Revise the records from the line containing "collectors: H. Shantz" down to the line containing "state / province: Arizona / Nevada", substituting "collected by" for every occurrence of "collectors" and leaving all else unchanged. Return only those lines.

GIVEN DATA:
---+---

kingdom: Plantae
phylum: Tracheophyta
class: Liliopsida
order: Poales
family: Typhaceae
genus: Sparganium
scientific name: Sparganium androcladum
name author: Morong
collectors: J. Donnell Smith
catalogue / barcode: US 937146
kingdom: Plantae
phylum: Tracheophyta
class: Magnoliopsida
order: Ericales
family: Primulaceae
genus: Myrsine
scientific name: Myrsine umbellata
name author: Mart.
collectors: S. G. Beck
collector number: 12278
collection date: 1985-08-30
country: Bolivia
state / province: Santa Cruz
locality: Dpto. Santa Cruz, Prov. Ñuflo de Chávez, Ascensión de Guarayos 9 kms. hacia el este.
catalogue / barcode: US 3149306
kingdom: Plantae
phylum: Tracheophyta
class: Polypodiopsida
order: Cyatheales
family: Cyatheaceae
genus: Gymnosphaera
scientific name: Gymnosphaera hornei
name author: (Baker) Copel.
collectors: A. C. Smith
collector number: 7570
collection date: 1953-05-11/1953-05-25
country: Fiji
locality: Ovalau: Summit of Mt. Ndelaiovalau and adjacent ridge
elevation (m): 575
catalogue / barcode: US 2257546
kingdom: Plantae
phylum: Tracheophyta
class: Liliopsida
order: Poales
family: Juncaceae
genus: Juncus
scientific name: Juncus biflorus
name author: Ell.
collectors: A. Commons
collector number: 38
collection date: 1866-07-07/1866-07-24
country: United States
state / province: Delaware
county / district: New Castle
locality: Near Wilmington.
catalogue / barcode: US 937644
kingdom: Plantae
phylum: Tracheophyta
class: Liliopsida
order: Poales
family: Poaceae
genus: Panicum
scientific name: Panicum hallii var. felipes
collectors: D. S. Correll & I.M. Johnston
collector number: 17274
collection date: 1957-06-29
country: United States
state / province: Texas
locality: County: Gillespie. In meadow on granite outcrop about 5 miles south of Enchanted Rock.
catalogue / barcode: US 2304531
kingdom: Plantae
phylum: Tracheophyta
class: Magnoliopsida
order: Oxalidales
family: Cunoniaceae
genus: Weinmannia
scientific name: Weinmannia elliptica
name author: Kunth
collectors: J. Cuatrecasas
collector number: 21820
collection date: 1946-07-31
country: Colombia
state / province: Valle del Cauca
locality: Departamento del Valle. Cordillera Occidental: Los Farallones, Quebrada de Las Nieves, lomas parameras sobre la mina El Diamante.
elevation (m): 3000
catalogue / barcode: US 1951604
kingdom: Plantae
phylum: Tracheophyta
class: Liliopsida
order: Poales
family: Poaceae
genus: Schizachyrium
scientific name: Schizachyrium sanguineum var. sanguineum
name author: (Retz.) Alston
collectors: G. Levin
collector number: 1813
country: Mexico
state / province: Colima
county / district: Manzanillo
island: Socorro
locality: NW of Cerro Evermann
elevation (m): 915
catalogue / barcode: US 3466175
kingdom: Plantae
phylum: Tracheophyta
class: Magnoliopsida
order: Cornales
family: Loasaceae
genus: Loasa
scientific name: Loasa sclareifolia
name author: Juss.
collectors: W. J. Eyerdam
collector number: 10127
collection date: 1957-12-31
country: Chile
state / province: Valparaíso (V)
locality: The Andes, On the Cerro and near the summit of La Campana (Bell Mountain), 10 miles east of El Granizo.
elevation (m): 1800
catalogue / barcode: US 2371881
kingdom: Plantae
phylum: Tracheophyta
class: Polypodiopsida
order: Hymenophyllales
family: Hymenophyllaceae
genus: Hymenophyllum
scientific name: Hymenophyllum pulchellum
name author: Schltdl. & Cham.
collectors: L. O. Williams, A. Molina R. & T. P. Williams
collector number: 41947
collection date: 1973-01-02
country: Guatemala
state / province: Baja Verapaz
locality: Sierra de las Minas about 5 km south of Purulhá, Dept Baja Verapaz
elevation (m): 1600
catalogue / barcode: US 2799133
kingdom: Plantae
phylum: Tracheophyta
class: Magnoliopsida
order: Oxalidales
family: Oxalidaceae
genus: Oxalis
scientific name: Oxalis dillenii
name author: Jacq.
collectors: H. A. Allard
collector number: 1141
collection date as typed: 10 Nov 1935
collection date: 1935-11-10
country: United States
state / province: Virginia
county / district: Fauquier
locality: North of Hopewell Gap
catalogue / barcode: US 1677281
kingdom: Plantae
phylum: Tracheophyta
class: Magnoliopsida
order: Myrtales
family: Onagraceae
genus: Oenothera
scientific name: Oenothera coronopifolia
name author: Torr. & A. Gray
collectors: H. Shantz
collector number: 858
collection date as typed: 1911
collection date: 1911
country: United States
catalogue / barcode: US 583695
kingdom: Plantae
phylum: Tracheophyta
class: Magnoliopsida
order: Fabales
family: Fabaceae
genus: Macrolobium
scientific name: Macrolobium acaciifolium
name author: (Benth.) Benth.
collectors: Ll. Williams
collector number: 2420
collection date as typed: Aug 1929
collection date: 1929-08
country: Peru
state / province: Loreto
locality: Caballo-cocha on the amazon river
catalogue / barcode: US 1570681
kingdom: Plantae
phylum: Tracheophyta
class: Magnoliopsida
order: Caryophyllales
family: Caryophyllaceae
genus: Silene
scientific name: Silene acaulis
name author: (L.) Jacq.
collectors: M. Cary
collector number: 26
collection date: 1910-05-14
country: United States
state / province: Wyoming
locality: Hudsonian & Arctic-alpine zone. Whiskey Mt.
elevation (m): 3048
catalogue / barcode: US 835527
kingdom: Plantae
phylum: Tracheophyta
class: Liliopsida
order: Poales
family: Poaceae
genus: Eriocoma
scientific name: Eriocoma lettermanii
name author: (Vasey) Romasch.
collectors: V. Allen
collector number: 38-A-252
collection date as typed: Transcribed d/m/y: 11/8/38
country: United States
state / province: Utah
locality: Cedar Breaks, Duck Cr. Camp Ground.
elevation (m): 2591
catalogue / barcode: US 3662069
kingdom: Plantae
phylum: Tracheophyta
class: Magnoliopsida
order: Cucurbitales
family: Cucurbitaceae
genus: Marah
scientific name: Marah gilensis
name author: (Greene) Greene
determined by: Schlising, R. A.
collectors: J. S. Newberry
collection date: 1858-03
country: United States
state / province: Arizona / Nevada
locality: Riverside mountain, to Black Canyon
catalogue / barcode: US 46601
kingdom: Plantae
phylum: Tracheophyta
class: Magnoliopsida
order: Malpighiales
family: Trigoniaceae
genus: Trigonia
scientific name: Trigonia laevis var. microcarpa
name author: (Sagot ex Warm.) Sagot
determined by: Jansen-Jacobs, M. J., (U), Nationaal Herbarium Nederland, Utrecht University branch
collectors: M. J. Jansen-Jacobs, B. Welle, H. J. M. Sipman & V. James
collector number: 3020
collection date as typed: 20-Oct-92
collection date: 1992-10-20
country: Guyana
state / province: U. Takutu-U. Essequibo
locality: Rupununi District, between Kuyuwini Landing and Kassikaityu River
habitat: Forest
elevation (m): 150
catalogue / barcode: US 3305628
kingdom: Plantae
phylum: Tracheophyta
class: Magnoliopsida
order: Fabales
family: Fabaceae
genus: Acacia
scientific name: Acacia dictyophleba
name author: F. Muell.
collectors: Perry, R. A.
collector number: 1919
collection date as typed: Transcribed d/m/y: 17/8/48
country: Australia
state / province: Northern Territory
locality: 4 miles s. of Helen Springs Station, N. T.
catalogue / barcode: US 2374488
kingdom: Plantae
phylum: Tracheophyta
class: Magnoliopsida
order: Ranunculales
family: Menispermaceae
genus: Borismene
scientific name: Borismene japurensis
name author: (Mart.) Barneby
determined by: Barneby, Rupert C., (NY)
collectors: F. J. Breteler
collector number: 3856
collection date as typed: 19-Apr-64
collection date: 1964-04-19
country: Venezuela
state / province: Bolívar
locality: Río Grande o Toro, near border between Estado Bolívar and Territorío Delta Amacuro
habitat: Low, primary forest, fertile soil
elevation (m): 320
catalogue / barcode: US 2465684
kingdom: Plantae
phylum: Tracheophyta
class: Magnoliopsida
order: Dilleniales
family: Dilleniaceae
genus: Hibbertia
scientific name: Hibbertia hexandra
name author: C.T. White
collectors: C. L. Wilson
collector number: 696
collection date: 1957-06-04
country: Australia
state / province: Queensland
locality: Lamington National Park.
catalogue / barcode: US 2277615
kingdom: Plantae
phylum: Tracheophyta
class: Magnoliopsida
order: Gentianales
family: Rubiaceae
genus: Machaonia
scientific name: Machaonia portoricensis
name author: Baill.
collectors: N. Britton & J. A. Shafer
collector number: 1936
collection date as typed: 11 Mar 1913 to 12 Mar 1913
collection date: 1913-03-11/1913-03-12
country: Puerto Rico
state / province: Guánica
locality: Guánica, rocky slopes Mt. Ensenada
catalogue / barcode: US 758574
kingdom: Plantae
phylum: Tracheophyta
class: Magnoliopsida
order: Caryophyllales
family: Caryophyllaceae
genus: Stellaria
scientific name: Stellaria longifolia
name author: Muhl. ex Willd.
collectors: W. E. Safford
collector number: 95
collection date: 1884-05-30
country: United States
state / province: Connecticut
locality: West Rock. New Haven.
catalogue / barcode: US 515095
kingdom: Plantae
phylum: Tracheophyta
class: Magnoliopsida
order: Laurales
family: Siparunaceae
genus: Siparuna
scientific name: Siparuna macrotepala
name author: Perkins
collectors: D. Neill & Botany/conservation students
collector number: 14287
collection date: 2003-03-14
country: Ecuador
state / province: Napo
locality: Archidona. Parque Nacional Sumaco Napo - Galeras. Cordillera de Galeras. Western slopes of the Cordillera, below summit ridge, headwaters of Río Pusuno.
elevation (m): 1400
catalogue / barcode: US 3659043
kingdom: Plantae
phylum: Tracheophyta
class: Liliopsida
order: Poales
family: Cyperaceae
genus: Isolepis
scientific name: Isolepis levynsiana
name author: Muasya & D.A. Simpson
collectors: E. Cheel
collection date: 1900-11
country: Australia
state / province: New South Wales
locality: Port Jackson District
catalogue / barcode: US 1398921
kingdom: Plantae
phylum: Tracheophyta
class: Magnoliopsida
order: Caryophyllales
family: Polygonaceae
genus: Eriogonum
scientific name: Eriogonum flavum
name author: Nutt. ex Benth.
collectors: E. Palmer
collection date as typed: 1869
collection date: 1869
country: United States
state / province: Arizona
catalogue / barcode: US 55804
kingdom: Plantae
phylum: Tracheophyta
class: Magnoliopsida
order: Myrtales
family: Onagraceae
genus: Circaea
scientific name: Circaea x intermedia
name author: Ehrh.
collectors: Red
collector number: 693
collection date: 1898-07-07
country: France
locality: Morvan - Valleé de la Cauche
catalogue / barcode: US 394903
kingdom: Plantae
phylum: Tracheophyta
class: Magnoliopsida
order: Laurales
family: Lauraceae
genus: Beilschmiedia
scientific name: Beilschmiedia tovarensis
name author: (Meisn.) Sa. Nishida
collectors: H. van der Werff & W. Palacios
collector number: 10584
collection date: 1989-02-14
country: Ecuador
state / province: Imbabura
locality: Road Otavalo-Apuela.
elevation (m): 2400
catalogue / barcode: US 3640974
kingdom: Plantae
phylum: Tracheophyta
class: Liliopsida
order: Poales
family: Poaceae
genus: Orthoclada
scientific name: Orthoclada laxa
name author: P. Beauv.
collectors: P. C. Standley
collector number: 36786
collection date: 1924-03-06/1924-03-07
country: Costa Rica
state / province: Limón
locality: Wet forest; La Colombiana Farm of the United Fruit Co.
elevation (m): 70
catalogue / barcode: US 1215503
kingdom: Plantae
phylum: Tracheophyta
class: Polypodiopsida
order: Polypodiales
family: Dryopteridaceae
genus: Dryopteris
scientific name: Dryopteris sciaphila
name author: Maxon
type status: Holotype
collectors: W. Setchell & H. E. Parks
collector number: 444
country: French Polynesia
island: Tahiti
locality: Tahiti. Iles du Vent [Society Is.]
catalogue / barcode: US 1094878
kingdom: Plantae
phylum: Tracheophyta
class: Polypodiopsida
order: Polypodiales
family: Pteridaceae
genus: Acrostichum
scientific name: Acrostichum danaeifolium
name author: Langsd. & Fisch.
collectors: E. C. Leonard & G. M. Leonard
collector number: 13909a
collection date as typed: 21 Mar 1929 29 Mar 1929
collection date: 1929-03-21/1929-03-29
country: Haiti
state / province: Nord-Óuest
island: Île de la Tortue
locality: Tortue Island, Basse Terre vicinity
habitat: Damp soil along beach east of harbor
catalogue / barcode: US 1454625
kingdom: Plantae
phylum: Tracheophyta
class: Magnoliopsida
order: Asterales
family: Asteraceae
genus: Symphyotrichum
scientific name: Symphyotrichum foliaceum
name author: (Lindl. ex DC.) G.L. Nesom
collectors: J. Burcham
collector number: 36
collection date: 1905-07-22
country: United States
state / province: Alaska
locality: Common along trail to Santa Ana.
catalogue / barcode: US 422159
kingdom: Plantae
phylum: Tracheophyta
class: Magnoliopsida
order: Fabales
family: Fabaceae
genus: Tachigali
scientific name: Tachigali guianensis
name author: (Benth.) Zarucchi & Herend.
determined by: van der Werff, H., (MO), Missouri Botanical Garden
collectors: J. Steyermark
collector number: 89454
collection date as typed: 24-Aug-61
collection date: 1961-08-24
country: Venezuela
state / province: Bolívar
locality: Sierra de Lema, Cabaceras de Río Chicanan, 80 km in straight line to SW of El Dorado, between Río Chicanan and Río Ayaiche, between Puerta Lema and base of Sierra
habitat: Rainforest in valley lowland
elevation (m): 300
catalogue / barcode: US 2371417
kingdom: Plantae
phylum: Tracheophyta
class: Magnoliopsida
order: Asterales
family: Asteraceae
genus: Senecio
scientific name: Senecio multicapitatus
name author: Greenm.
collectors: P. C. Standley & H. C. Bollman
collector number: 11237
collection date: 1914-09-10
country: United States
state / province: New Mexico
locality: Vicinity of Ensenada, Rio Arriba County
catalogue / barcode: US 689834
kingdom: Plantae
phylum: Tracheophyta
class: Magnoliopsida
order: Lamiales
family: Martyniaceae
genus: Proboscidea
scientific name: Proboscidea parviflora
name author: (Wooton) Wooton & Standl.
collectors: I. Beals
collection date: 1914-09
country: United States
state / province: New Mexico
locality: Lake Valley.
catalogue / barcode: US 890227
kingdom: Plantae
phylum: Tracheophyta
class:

---+---

FULL ANSWER:
collected by: H. Shantz
collector number: 858
collection date as typed: 1911
collection date: 1911
country: United States
catalogue / barcode: US 583695
kingdom: Plantae
phylum: Tracheophyta
class: Magnoliopsida
order: Fabales
family: Fabaceae
genus: Macrolobium
scientific name: Macrolobium acaciifolium
name author: (Benth.) Benth.
collected by: Ll. Williams
collector number: 2420
collection date as typed: Aug 1929
collection date: 1929-08
country: Peru
state / province: Loreto
locality: Caballo-cocha on the amazon river
catalogue / barcode: US 1570681
kingdom: Plantae
phylum: Tracheophyta
class: Magnoliopsida
order: Caryophyllales
family: Caryophyllaceae
genus: Silene
scientific name: Silene acaulis
name author: (L.) Jacq.
collected by: M. Cary
collector number: 26
collection date: 1910-05-14
country: United States
state / province: Wyoming
locality: Hudsonian & Arctic-alpine zone. Whiskey Mt.
elevation (m): 3048
catalogue / barcode: US 835527
kingdom: Plantae
phylum: Tracheophyta
class: Liliopsida
order: Poales
family: Poaceae
genus: Eriocoma
scientific name: Eriocoma lettermanii
name author: (Vasey) Romasch.
collected by: V. Allen
collector number: 38-A-252
collection date as typed: Transcribed d/m/y: 11/8/38
country: United States
state / province: Utah
locality: Cedar Breaks, Duck Cr. Camp Ground.
elevation (m): 2591
catalogue / barcode: US 3662069
kingdom: Plantae
phylum: Tracheophyta
class: Magnoliopsida
order: Cucurbitales
family: Cucurbitaceae
genus: Marah
scientific name: Marah gilensis
name author: (Greene) Greene
determined by: Schlising, R. A.
collected by: J. S. Newberry
collection date: 1858-03
country: United States
state / province: Arizona / Nevada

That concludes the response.